The strongest argument in favour of the Holy Sepulchre has always been its claim to ancient tradition. The present church is essentially a Crusader Church that was built on the site of Constantine’s Basilica. It is held that Constantine’s church will have been built on the site of Jesus’ crucifixion, as local, reliable and long-standing tradition would have identified the spot as such. Much of Christendom has ever since supported the continued claim that this site is authentic.
History records that Jerusalem was destroyed in AD70. The Romans lay siege to Jerusalem under Titus and eventually storm the Temple area in August AD70. Within a month the upper city had been burnt to the ground and destroyed. The extent of this destruction was almost total. The Jerusalem that grew out of the rubble would be much smaller. Sixty years later history was to repeat itself. Peter Walker states, “This time the Roman Emperor was Hadrian, who having quashed the rebellion, tried to ensure that it could never happen again. In accordance with a scheme that he may have been entertaining before the revolt, Hadrian now refounded Jerusalem as a pagan city. He called it Aelia Capitolina and laid it out on the regular pattern of a Roman camp, divided by two main roads known as the Cardo Maximus and the Decumanus”

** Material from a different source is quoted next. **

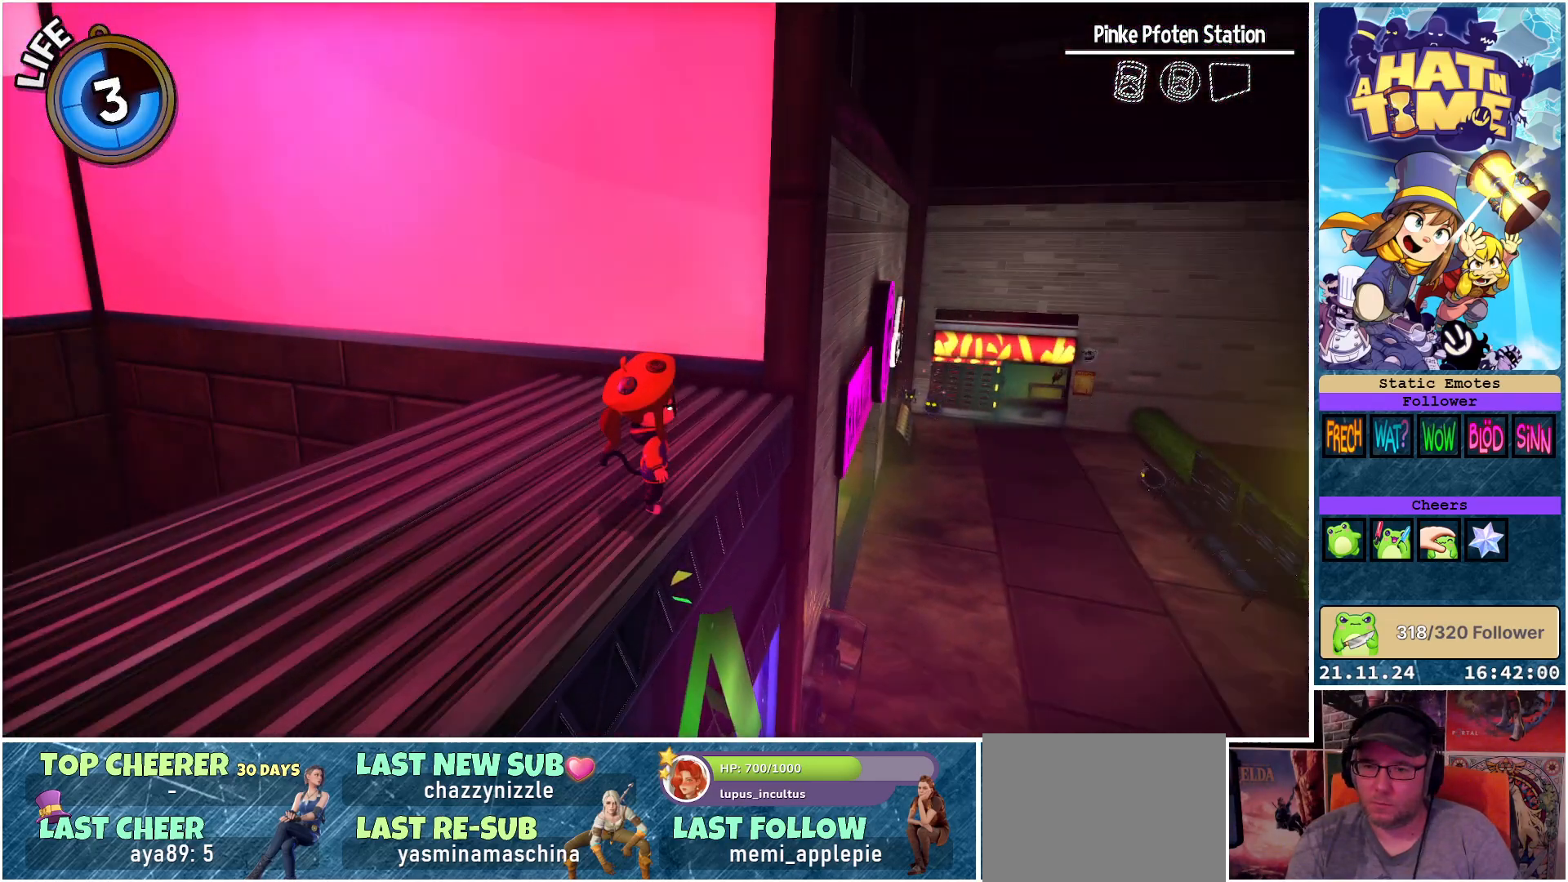
{"buttons": [], "left_stick": "center", "right_stick": "center", "events": [[233, "L2", "down"], [400, "L2", "up"]]}
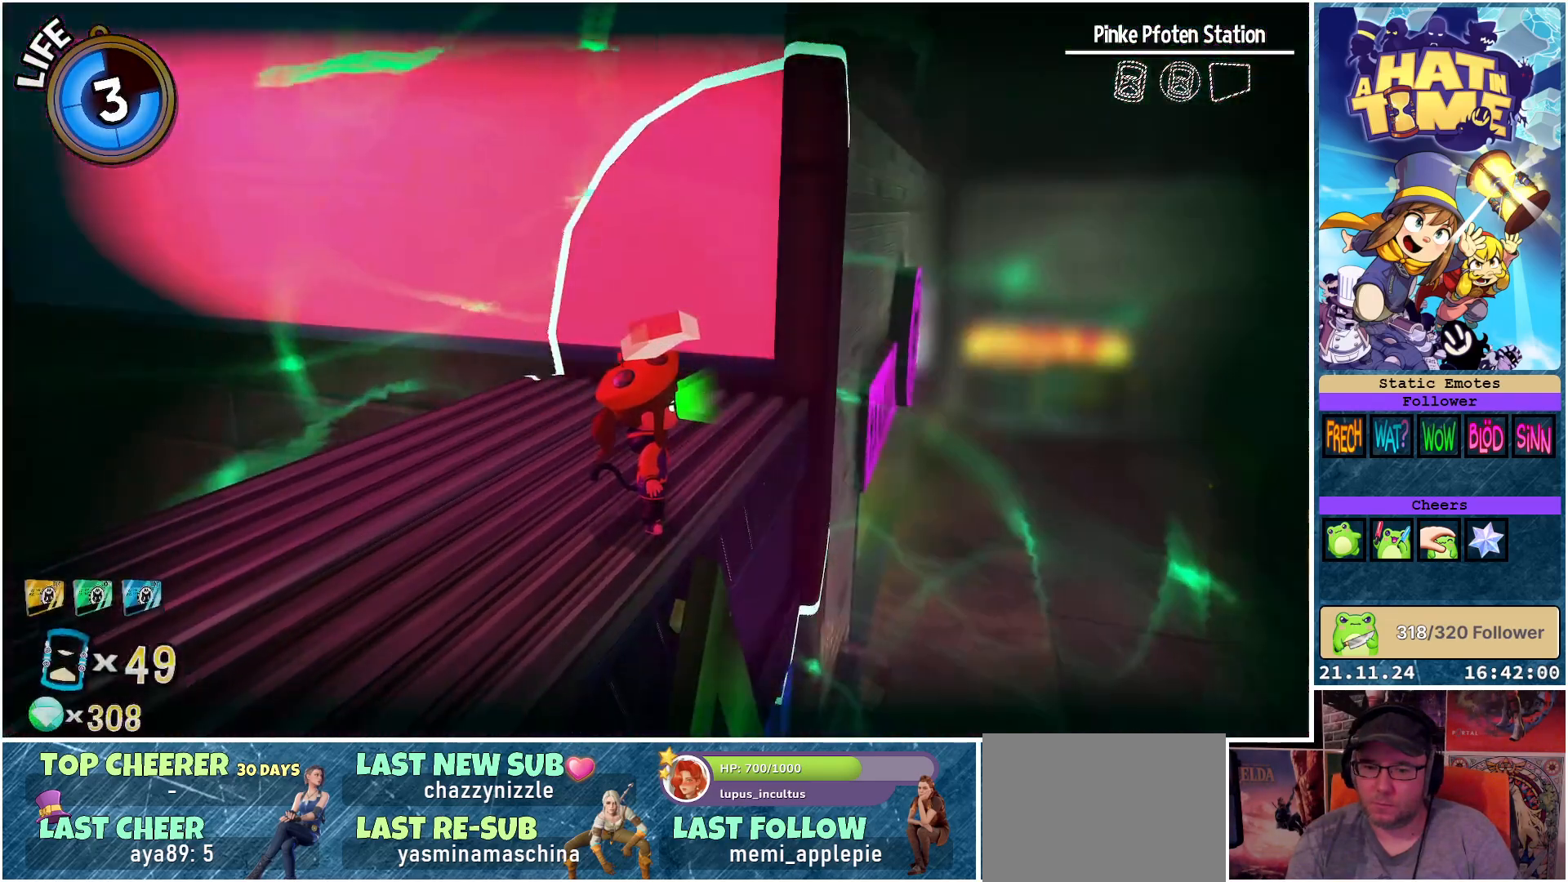
{"buttons": [], "left_stick": "center", "right_stick": "down-left", "events": [[83, "right_stick", "down-left"]]}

We know from the book of Acts that following some immediate success in the proclamation of Jesus as Israel’s messiah; Jerusalem became an increasingly difficult place for the Christian community. Acts 8:1 tells of a persecution that led to “all except the apostles being scattered”. For sometime, the apostles would continue to utilise Jerusalem as their base, however in time they also departed Jerusalem according to their Christ given mandate to preach unto the ends of the earth.
The immediate question that must be raised is that in the light of such physical destruction and rebuilding of Jerusalem together with the dispersion of an entire Christian community, how can any certainty be attached, two hundred years later, to the site of the Holy Sepulchre as the location of Christ’s death and resurrection. When relating to the Christian traditions surrounding the holy sites in the city, one should bear in mind that the Christian community which remained in the city after its destruction in 70CE was small and poor. Furthermore no documentation concerning the sites that were considered holy, or about their precise location has remained. Moreover when Jerusalem became a pagan city in 135CE, the persecution of Christians by the Roman authorities precluded the development and maintenance of the holy places, and thus, many of the authentic sites disappeared leaving no traces. Those who believe therefore, in the sites authenticity are compelled to assume that the tradition was successfully passed on from the first century AD to the fourth century AD.
The traditional site of the Holy Sepulchre has consistently been vulnerable to the charge that it may well have been inside the “second wall” at the time of Jesus. To date, however no archaeological evidence of the line of this wall has yet been found. Should it be proved so, the claim of authenticity would have to be immediately dismissed, as the one fixed point in the debate remains that Jesus was crucified outside the city wall. The main strength of the Garden Tomb’s claim to authenticity is that it was clearly outside the city. This has never been seriously disputed. Most scholars believe that the northernmost point of the ‘second wall’ would have been roughly along the line of the current Turkish wall – at least for the section going eastward from the Damascus gate. The proposed authenticity of Skull Hill and the Garden Tomb as Christ’s place of death and resurrection has however, been subject to immense controversy, particularly in the early years following its discovery and purchase. Some important questions have been raised, which broadly defined fall into two categories.
Firstly, in comparison with the Holy Sepulchre, the Garden Tomb is clearly vulnerable on the issue of tradition. The 300 years between Christ’s death and resurrection and the building of Constantine’s sepulchre may seem like an age, but in comparison with 1800 years which elapsed before the discovery of the garden Tomb, it will appear extremely short. It is of course possible that the memory of the tomb’s location was effectively lost to Christian tradition until the advent of modern archaeology, but we have no way of being certain.
Secondly, many differing dates have been suggested as to the origin of the tomb. Macalister suggested the twelfth century AD, Conder the ninth, reputable scholars such as Petrie, Marston, and, not least Kathleen Kenyon all believed that it could be a Herodian tomb, thus dating it to the era of Jesus. More recently, however, Gabriel Barkay has published an article in which he argues for it being an Iron Age tomb – that is from the eighth or seventh century BC.
And so the debate continues. The result of which is that the authenticity of either site is at best inconclusive. Perhaps therefore, when attempting to make headway amongst the various differing traditions and arguments, perhaps we would be better served placing overriding emphasis on the historic facts and redemptive meaning of the death and resurrection of Christ as opposed to the precise location of the events.